=== What needs to be done ===
Copy everything in the listing below word for word, apart from any images.

=== Records for this exercise ===
=== Section Start ===

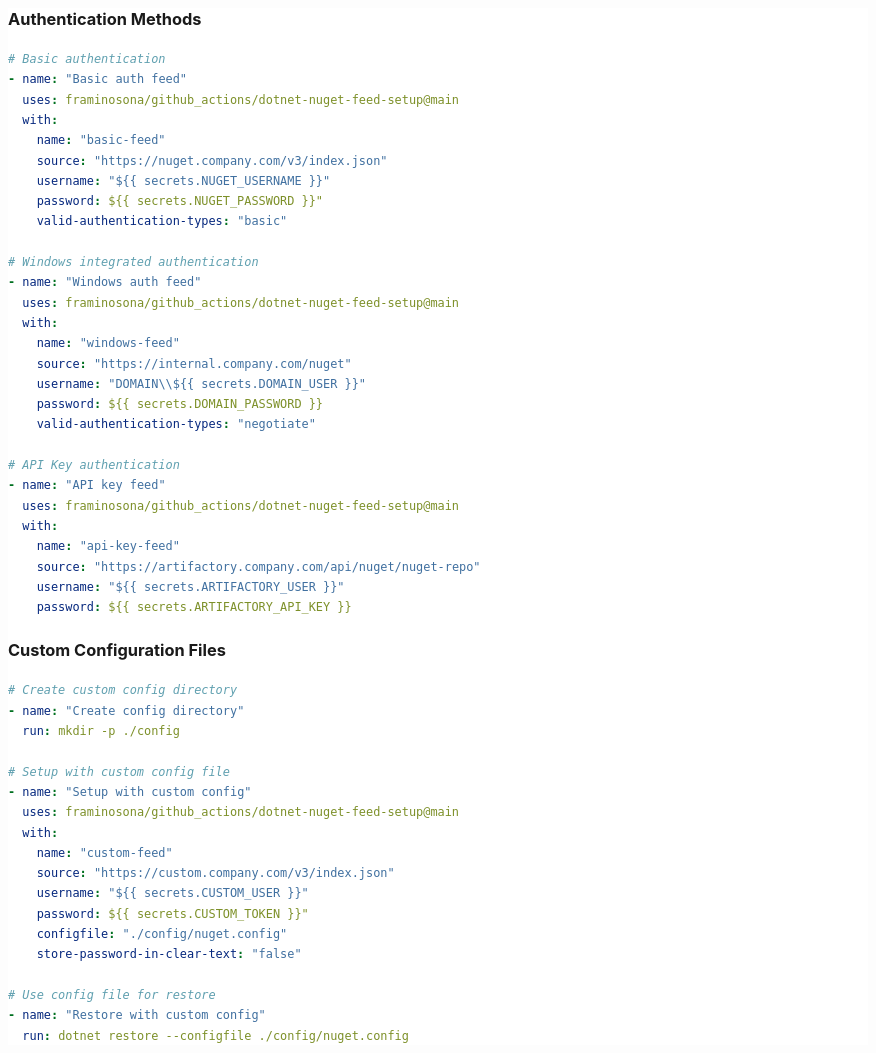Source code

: ### Authentication Methods

```yaml
# Basic authentication
- name: "Basic auth feed"
  uses: framinosona/github_actions/dotnet-nuget-feed-setup@main
  with:
    name: "basic-feed"
    source: "https://nuget.company.com/v3/index.json"
    username: "${{ secrets.NUGET_USERNAME }}"
    password: ${{ secrets.NUGET_PASSWORD }}"
    valid-authentication-types: "basic"

# Windows integrated authentication
- name: "Windows auth feed"
  uses: framinosona/github_actions/dotnet-nuget-feed-setup@main
  with:
    name: "windows-feed"
    source: "https://internal.company.com/nuget"
    username: "DOMAIN\\${{ secrets.DOMAIN_USER }}"
    password: ${{ secrets.DOMAIN_PASSWORD }}
    valid-authentication-types: "negotiate"

# API Key authentication
- name: "API key feed"
  uses: framinosona/github_actions/dotnet-nuget-feed-setup@main
  with:
    name: "api-key-feed"
    source: "https://artifactory.company.com/api/nuget/nuget-repo"
    username: "${{ secrets.ARTIFACTORY_USER }}"
    password: ${{ secrets.ARTIFACTORY_API_KEY }}
```

### Custom Configuration Files

```yaml
# Create custom config directory
- name: "Create config directory"
  run: mkdir -p ./config

# Setup with custom config file
- name: "Setup with custom config"
  uses: framinosona/github_actions/dotnet-nuget-feed-setup@main
  with:
    name: "custom-feed"
    source: "https://custom.company.com/v3/index.json"
    username: "${{ secrets.CUSTOM_USER }}"
    password: ${{ secrets.CUSTOM_TOKEN }}"
    configfile: "./config/nuget.config"
    store-password-in-clear-text: "false"

# Use config file for restore
- name: "Restore with custom config"
  run: dotnet restore --configfile ./config/nuget.config
```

=== Section End ===

=== Answer for the task ===
Source code

: ### Authentication Methods

```yaml
# Basic authentication
- name: "Basic auth feed"
  uses: framinosona/github_actions/dotnet-nuget-feed-setup@main
  with:
    name: "basic-feed"
    source: "https://nuget.company.com/v3/index.json"
    username: "${{ secrets.NUGET_USERNAME }}"
    password: ${{ secrets.NUGET_PASSWORD }}"
    valid-authentication-types: "basic"

# Windows integrated authentication
- name: "Windows auth feed"
  uses: framinosona/github_actions/dotnet-nuget-feed-setup@main
  with:
    name: "windows-feed"
    source: "https://internal.company.com/nuget"
    username: "DOMAIN\\${{ secrets.DOMAIN_USER }}"
    password: ${{ secrets.DOMAIN_PASSWORD }}
    valid-authentication-types: "negotiate"

# API Key authentication
- name: "API key feed"
  uses: framinosona/github_actions/dotnet-nuget-feed-setup@main
  with:
    name: "api-key-feed"
    source: "https://artifactory.company.com/api/nuget/nuget-repo"
    username: "${{ secrets.ARTIFACTORY_USER }}"
    password: ${{ secrets.ARTIFACTORY_API_KEY }}
```

### Custom Configuration Files

```yaml
# Create custom config directory
- name: "Create config directory"
  run: mkdir -p ./config

# Setup with custom config file
- name: "Setup with custom config"
  uses: framinosona/github_actions/dotnet-nuget-feed-setup@main
  with:
    name: "custom-feed"
    source: "https://custom.company.com/v3/index.json"
    username: "${{ secrets.CUSTOM_USER }}"
    password: ${{ secrets.CUSTOM_TOKEN }}"
    configfile: "./config/nuget.config"
    store-password-in-clear-text: "false"

# Use config file for restore
- name: "Restore with custom config"
  run: dotnet restore --configfile ./config/nuget.config
```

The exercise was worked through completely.